WHAT YOU SHOULD DO
Write out every row below again, substituting "Samugam News" for each occurrence of "Samugam Media" and leaving everything else unchanged.

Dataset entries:
▼
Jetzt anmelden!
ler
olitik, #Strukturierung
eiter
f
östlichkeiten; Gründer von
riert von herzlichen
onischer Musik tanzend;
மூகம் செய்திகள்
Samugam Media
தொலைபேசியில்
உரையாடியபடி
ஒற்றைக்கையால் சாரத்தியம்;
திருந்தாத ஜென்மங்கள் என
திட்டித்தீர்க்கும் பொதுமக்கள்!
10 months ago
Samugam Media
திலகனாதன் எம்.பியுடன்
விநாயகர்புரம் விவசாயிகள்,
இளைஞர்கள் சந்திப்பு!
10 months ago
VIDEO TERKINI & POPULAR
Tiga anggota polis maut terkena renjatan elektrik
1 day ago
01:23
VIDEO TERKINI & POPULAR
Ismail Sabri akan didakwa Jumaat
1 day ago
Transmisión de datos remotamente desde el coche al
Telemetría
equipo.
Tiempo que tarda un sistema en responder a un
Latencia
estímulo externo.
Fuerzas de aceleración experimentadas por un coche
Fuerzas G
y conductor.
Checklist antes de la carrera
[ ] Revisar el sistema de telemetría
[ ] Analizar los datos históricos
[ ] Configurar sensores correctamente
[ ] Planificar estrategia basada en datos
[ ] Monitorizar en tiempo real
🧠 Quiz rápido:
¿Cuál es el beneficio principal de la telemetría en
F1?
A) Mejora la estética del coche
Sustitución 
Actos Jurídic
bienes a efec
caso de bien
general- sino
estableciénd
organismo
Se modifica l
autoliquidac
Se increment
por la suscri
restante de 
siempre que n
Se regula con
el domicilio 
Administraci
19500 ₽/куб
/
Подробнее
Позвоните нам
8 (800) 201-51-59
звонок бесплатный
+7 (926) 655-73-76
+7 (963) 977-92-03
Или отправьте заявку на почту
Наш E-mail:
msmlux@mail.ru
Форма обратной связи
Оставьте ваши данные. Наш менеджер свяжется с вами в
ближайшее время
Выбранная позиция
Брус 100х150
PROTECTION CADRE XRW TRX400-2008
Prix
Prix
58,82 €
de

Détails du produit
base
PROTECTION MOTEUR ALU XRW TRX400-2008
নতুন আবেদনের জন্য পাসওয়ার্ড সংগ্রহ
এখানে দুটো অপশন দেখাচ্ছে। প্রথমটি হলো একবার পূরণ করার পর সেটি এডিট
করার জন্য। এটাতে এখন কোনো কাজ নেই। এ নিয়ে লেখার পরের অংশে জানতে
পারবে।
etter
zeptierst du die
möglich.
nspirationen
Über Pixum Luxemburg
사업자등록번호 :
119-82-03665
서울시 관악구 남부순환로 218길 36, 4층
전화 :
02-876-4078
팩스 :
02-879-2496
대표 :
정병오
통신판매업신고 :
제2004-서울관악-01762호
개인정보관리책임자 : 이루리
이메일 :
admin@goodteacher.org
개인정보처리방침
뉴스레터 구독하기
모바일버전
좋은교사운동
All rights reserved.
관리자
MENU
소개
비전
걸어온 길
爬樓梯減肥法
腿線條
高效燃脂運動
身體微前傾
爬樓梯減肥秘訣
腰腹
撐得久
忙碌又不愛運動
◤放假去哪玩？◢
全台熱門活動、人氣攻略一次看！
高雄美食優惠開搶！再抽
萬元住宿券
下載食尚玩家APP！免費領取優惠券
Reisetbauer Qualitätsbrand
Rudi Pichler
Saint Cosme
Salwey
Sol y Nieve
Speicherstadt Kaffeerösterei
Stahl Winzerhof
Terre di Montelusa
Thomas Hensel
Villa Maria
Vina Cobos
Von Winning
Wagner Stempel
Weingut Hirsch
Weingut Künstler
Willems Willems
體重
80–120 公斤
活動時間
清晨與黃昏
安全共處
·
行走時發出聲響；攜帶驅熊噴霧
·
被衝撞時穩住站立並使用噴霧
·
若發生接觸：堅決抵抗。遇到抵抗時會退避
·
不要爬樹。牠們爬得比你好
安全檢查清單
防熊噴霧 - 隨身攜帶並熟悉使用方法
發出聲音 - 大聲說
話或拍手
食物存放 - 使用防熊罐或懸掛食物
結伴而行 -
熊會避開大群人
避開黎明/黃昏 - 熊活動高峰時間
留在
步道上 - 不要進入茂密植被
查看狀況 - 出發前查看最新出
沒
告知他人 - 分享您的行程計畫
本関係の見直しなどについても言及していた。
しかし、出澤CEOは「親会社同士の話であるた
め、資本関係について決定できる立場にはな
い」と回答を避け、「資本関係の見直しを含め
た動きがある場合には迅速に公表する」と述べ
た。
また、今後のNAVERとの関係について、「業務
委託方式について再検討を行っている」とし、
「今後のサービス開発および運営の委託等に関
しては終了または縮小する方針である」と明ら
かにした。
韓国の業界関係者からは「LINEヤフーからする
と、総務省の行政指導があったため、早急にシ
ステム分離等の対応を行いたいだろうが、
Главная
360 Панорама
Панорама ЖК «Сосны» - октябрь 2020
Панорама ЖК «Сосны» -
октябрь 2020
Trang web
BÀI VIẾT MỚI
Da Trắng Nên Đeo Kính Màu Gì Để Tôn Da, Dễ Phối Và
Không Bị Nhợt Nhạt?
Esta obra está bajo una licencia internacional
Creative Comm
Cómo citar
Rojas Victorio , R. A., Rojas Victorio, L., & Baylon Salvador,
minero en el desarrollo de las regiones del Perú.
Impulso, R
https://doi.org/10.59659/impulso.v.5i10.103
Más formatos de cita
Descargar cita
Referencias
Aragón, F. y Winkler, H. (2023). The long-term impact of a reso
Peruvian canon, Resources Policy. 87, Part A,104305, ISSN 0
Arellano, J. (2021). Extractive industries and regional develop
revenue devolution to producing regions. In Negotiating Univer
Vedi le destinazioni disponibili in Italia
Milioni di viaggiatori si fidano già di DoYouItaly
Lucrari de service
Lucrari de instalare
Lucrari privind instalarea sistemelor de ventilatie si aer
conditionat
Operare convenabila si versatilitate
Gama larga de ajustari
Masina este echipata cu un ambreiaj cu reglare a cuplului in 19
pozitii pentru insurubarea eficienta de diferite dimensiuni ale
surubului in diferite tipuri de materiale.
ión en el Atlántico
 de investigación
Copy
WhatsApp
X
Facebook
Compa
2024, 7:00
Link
▲
YOUR SOLUTION
Jetzt anmelden!
ler
olitik, #Strukturierung
eiter
f
östlichkeiten; Gründer von
riert von herzlichen
onischer Musik tanzend;
மூகம் செய்திகள்
Samugam News
தொலைபேசியில்
உரையாடியபடி
ஒற்றைக்கையால் சாரத்தியம்;
திருந்தாத ஜென்மங்கள் என
திட்டித்தீர்க்கும் பொதுமக்கள்!
10 months ago
Samugam News
திலகனாதன் எம்.பியுடன்
விநாயகர்புரம் விவசாயிகள்,
இளைஞர்கள் சந்திப்பு!
10 months ago
VIDEO TERKINI & POPULAR
Tiga anggota polis maut terkena renjatan elektrik
1 day ago
01:23
VIDEO TERKINI & POPULAR
Ismail Sabri akan didakwa Jumaat
1 day ago
Transmisión de datos remotamente desde el coche al
Telemetría
equipo.
Tiempo que tarda un sistema en responder a un
Latencia
estímulo externo.
Fuerzas de aceleración experimentadas por un coche
Fuerzas G
y conductor.
Checklist antes de la carrera
[ ] Revisar el sistema de telemetría
[ ] Analizar los datos históricos
[ ] Configurar sensores correctamente
[ ] Planificar estrategia basada en datos
[ ] Monitorizar en tiempo real
🧠 Quiz rápido:
¿Cuál es el beneficio principal de la telemetría en
F1?
A) Mejora la estética del coche
Sustitución 
Actos Jurídic
bienes a efec
caso de bien
general- sino
estableciénd
organismo
Se modifica l
autoliquidac
Se increment
por la suscri
restante de 
siempre que n
Se regula con
el domicilio 
Administraci
19500 ₽/куб
/
Подробнее
Позвоните нам
8 (800) 201-51-59
звонок бесплатный
+7 (926) 655-73-76
+7 (963) 977-92-03
Или отправьте заявку на почту
Наш E-mail:
msmlux@mail.ru
Форма обратной связи
Оставьте ваши данные. Наш менеджер свяжется с вами в
ближайшее время
Выбранная позиция
Брус 100х150
PROTECTION CADRE XRW TRX400-2008
Prix
Prix
58,82 €
de

Détails du produit
base
PROTECTION MOTEUR ALU XRW TRX400-2008
নতুন আবেদনের জন্য পাসওয়ার্ড সংগ্রহ
এখানে দুটো অপশন দেখাচ্ছে। প্রথমটি হলো একবার পূরণ করার পর সেটি এডিট
করার জন্য। এটাতে এখন কোনো কাজ নেই। এ নিয়ে লেখার পরের অংশে জানতে
পারবে।
etter
zeptierst du die
möglich.
nspirationen
Über Pixum Luxemburg
사업자등록번호 :
119-82-03665
서울시 관악구 남부순환로 218길 36, 4층
전화 :
02-876-4078
팩스 :
02-879-2496
대표 :
정병오
통신판매업신고 :
제2004-서울관악-01762호
개인정보관리책임자 : 이루리
이메일 :
admin@goodteacher.org
개인정보처리방침
뉴스레터 구독하기
모바일버전
좋은교사운동
All rights reserved.
관리자
MENU
소개
비전
걸어온 길
爬樓梯減肥法
腿線條
高效燃脂運動
身體微前傾
爬樓梯減肥秘訣
腰腹
撐得久
忙碌又不愛運動
◤放假去哪玩？◢
全台熱門活動、人氣攻略一次看！
高雄美食優惠開搶！再抽
萬元住宿券
下載食尚玩家APP！免費領取優惠券
Reisetbauer Qualitätsbrand
Rudi Pichler
Saint Cosme
Salwey
Sol y Nieve
Speicherstadt Kaffeerösterei
Stahl Winzerhof
Terre di Montelusa
Thomas Hensel
Villa Maria
Vina Cobos
Von Winning
Wagner Stempel
Weingut Hirsch
Weingut Künstler
Willems Willems
體重
80–120 公斤
活動時間
清晨與黃昏
安全共處
·
行走時發出聲響；攜帶驅熊噴霧
·
被衝撞時穩住站立並使用噴霧
·
若發生接觸：堅決抵抗。遇到抵抗時會退避
·
不要爬樹。牠們爬得比你好
安全檢查清單
防熊噴霧 - 隨身攜帶並熟悉使用方法
發出聲音 - 大聲說
話或拍手
食物存放 - 使用防熊罐或懸掛食物
結伴而行 -
熊會避開大群人
避開黎明/黃昏 - 熊活動高峰時間
留在
步道上 - 不要進入茂密植被
查看狀況 - 出發前查看最新出
沒
告知他人 - 分享您的行程計畫
本関係の見直しなどについても言及していた。
しかし、出澤CEOは「親会社同士の話であるた
め、資本関係について決定できる立場にはな
い」と回答を避け、「資本関係の見直しを含め
た動きがある場合には迅速に公表する」と述べ
た。
また、今後のNAVERとの関係について、「業務
委託方式について再検討を行っている」とし、
「今後のサービス開発および運営の委託等に関
しては終了または縮小する方針である」と明ら
かにした。
韓国の業界関係者からは「LINEヤフーからする
と、総務省の行政指導があったため、早急にシ
ステム分離等の対応を行いたいだろうが、
Главная
360 Панорама
Панорама ЖК «Сосны» - октябрь 2020
Панорама ЖК «Сосны» -
октябрь 2020
Trang web
BÀI VIẾT MỚI
Da Trắng Nên Đeo Kính Màu Gì Để Tôn Da, Dễ Phối Và
Không Bị Nhợt Nhạt?
Esta obra está bajo una licencia internacional
Creative Comm
Cómo citar
Rojas Victorio , R. A., Rojas Victorio, L., & Baylon Salvador,
minero en el desarrollo de las regiones del Perú.
Impulso, R
https://doi.org/10.59659/impulso.v.5i10.103
Más formatos de cita
Descargar cita
Referencias
Aragón, F. y Winkler, H. (2023). The long-term impact of a reso
Peruvian canon, Resources Policy. 87, Part A,104305, ISSN 0
Arellano, J. (2021). Extractive industries and regional develop
revenue devolution to producing regions. In Negotiating Univer
Vedi le destinazioni disponibili in Italia
Milioni di viaggiatori si fidano già di DoYouItaly
Lucrari de service
Lucrari de instalare
Lucrari privind instalarea sistemelor de ventilatie si aer
conditionat
Operare convenabila si versatilitate
Gama larga de ajustari
Masina este echipata cu un ambreiaj cu reglare a cuplului in 19
pozitii pentru insurubarea eficienta de diferite dimensiuni ale
surubului in diferite tipuri de materiale.
ión en el Atlántico
 de investigación
Copy
WhatsApp
X
Facebook
Compa
2024, 7:00
Link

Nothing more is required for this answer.